In spite of the excellence of their literature and the enlightening contributions that they have made to culture and society at large, Filipino American writers continue to write in relative obscurity. Tributes of their works emanating from mainstream America have come infrequently at best, and very modestly at that. What deep and consistent praise Filipino American writers have received has largely come from the margins of conventional literary and intellectual society. However, on another front, as if garnering profound acknowledgement from mainstream American readers were not enough of a struggle, Filipino American writers are also discovering that ignorance of their works is a serious impediment within their very own community. Scores of Filipino Americans from all walks of life are shockingly unacquainted with the books and other writings of Filipino American writers.
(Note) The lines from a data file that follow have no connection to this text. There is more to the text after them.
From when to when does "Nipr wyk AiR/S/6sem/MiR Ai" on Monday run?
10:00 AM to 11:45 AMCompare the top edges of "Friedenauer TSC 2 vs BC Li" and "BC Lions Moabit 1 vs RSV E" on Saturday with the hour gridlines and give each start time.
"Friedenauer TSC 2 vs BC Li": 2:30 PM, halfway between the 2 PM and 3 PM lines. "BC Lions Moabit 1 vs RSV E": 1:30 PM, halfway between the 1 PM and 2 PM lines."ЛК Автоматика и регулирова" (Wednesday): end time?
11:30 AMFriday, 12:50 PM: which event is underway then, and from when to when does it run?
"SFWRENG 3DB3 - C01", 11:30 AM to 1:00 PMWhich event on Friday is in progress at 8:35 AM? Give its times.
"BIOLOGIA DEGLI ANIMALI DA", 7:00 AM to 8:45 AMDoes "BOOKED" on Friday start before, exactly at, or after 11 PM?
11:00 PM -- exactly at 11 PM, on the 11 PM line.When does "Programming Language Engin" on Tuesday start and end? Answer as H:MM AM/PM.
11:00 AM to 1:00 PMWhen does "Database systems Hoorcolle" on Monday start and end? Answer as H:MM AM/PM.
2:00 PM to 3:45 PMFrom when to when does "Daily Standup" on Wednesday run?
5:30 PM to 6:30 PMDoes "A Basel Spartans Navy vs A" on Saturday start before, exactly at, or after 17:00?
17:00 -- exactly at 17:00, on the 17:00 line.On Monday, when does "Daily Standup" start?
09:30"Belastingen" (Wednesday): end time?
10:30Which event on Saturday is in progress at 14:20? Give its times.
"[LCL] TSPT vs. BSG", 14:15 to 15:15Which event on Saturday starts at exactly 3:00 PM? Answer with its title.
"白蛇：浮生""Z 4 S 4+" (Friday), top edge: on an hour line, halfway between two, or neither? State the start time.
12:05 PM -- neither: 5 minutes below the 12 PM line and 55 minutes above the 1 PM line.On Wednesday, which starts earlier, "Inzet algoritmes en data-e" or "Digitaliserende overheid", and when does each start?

Part of the problem is that they remain trapped, consciously or unconsciously, in a colonial mentality. The truth is, many Filipino Americans have become so Americanized, or have so dutifully internalized the individualist ethos of bureaucratic industrial society as Professor E. San Juan Jr. from the University of Washington laments, that they would be more likely to overlook or dismiss the possibility that any of their compatriots could forge such gifted works of literature.
These symptoms of what San Juan Jr. calls colonial dispossession, are the obstacles that Filipino American writers find themselves up against when it comes to striving to endow their people with a voice they can call their own. The legacy of Americas colonial domination of the Philippines is a painful malady that must be then done away with so that Filipino American writers can be graced, by both Filipinos and non-Filipinos alike, with the universal respect and admiration that befits them and their talents. Such a positive development would have far-reaching ramifications, for it would empower more Filipino Americans to articulate in their own words what it truly means to be a Filipino American.